▶ _WHAT YOU WILL DO_
Reproduce the records below, substituting "figure" for every occurrence of "value" and leaving everything else unchanged. Omit the pictures from your output.

_ _ _

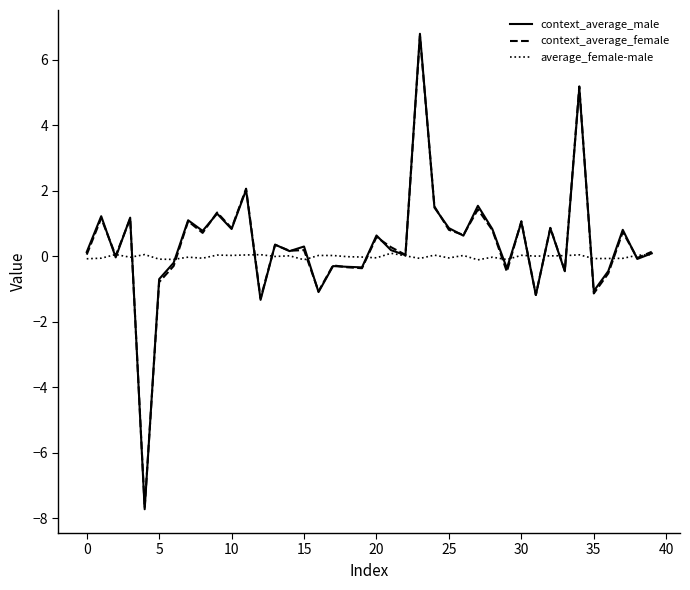

What is the greatest value displayed?

6.8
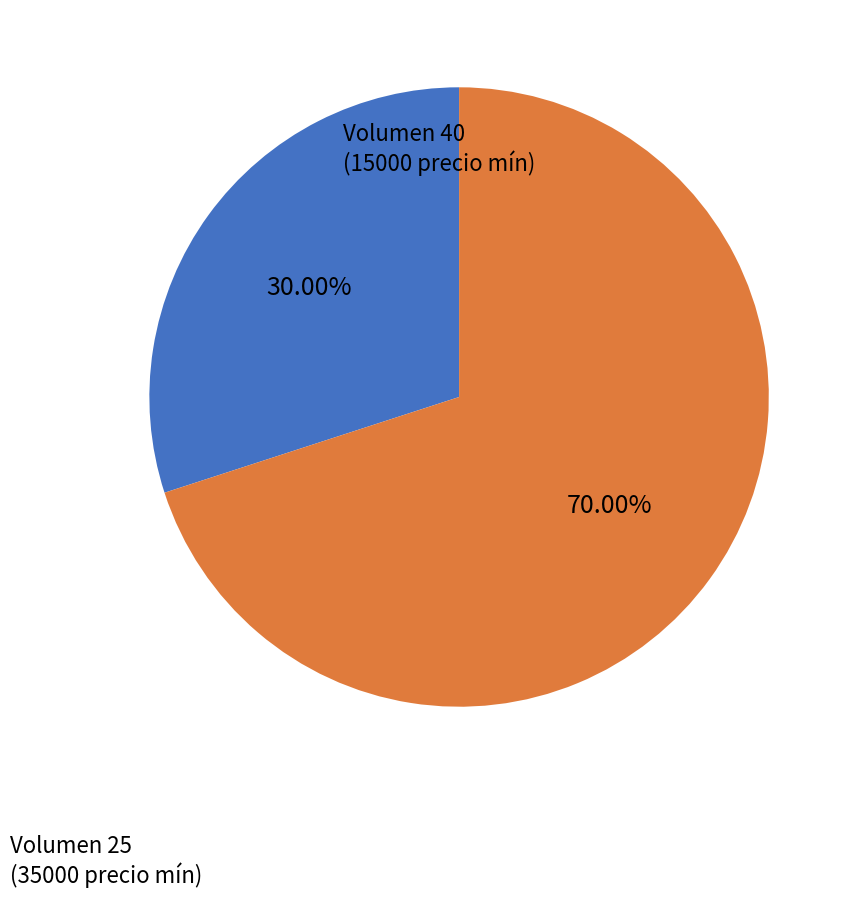

How many slices are in this pie chart?

2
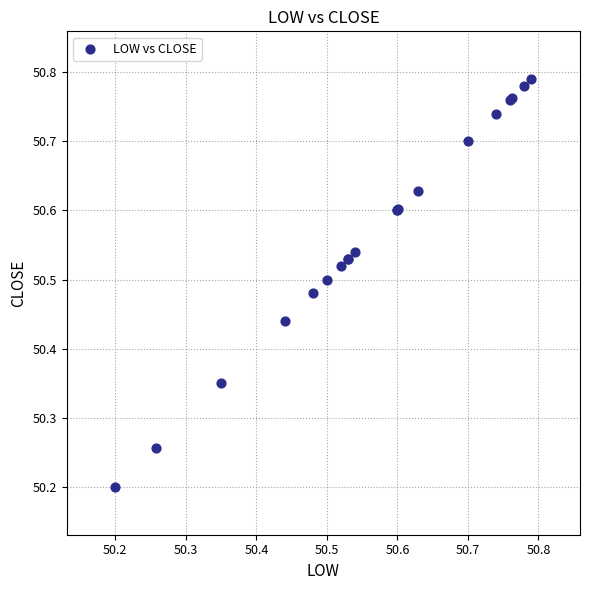

What Y value in the scatter plot is closest to 50?

50.2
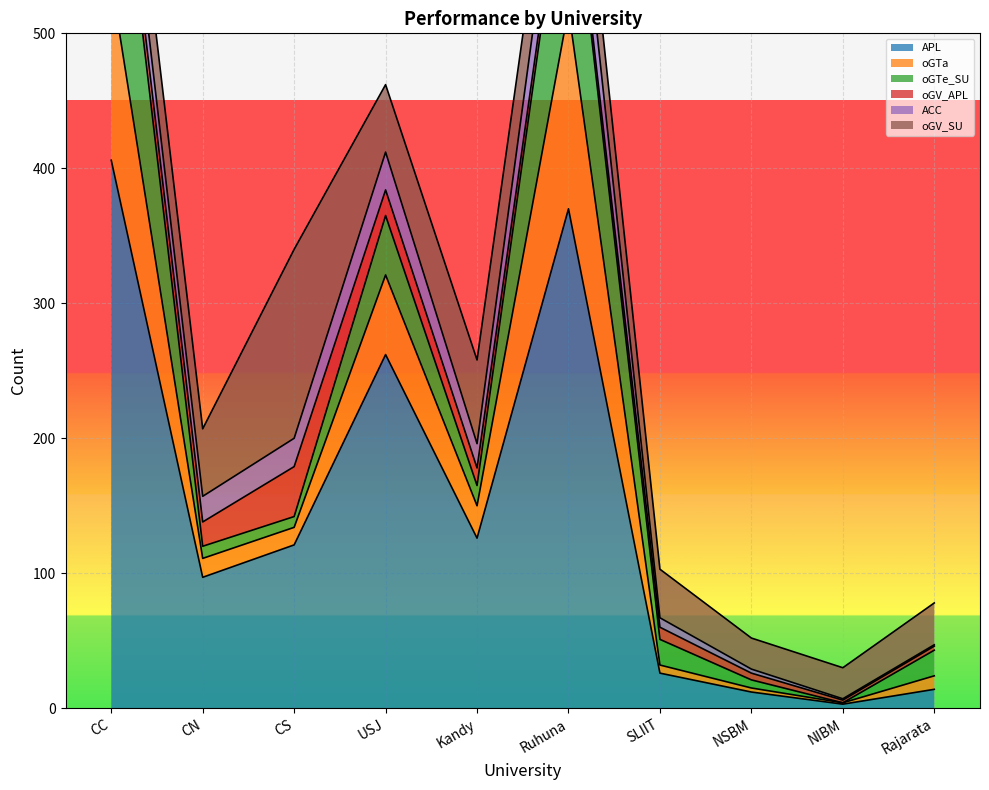

What is the total value across all series at Ruhuna?

739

_ _ _

▶ _EXERCISE RESPONSE_
What is the greatest figure displayed?

6.8

How many slices are in this pie chart?

2

What Y figure in the scatter plot is closest to 50?

50.2

What is the total figure across all series at Ruhuna?

739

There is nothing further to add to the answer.